Large ISP's and backbone routers have to know about the worldwide Internet topology. These routers are overloading with route changes. Unfortunately this is inherent in current IPv4 allocation procedures. Once a site has been assigned an IPv4 network, they consider it belongs to them. Initially the network will be assigned based on the site's current ISP but if the site changes its ISP, they tend to keep their IP address. This adds special case entries to the backbone routing tables, making them bigger and slower to scan.
For example, addresses in the range 203.x.x.x were assigned to Australia, initially to AARNET. Everybody went through AARNET so a single backbone route for 203.x.x.x pointing to the NASA/AARNET link handled all Australian addresses from overseas. Then more US/Australia links were added into other states, requiring more specific backbone routes for 203.x.x.x. Then other providers like Access One and Connect.Com came along, they needed backbone routes for each major provider. Then sites changed from one provider to another but kept their IP addresses, requiring exceptions to the already messy provider routes.
The backbone routers have to cope with 45,000-50,000 routes which are continually being updated, added, deleted and broadcast. Every packet which goes through a backbone router has to be compared against this big routing table in order to determine the next hop.

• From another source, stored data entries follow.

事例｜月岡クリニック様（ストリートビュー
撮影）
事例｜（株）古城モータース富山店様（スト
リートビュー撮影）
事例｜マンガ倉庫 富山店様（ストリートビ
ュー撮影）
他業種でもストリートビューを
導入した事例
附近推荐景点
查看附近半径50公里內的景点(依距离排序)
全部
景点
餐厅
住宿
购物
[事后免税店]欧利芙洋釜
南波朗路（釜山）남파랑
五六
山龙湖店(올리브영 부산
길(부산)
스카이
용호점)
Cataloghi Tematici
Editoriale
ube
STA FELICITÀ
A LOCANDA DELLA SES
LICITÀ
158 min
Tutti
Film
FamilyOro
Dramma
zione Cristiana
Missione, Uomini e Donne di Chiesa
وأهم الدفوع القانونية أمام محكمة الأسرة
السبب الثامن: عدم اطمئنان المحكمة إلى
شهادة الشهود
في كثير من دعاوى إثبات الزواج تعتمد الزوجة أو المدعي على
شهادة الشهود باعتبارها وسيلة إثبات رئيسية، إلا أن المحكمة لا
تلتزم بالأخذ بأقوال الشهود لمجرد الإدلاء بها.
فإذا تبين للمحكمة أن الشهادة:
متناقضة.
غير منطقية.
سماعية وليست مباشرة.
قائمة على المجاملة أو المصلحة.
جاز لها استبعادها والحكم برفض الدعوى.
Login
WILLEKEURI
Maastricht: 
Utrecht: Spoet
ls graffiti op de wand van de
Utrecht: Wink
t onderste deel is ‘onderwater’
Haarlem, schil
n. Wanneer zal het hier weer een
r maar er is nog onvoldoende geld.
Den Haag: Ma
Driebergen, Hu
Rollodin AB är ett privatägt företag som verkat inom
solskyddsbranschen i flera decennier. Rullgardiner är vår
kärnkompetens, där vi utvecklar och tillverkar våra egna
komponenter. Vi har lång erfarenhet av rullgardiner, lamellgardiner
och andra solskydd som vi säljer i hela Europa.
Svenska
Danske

IPv6 requires that hosts and routers must support automatic configuration, it is not an option. Typically you program the routers with their addresses and networks then simply plug a host onto a network. The host will talk to the network to get its IP address and its routes. It is even possible to have a network with no routers or servers and still communicate.
Instead of letting the IP layer do path MTU discovery, it is the responsibility of TCP/UDP to work out the MTU under IPv6. The smallest allowable MTU for IPv6 networks is 576.
The IPv6 packet header is much simpler than the IPv4 one. It is now a fixed size with no optional fields. The packet header and body has been carefully aligned so packet decoding is faster.
IPv6 addresses are 128 bits long. Should handle the Internet for several decades to come.
The high order bits of the IPv6 address will be very carefully assigned to build a hierarchy of providers. Instead of the backbone routers having to know about individual networks around the globe, they only have to know about the other backbone systems. Once a packet reaches the correct provider, it is then handled by the lower routers. Each provider knows its own customers and the next level up.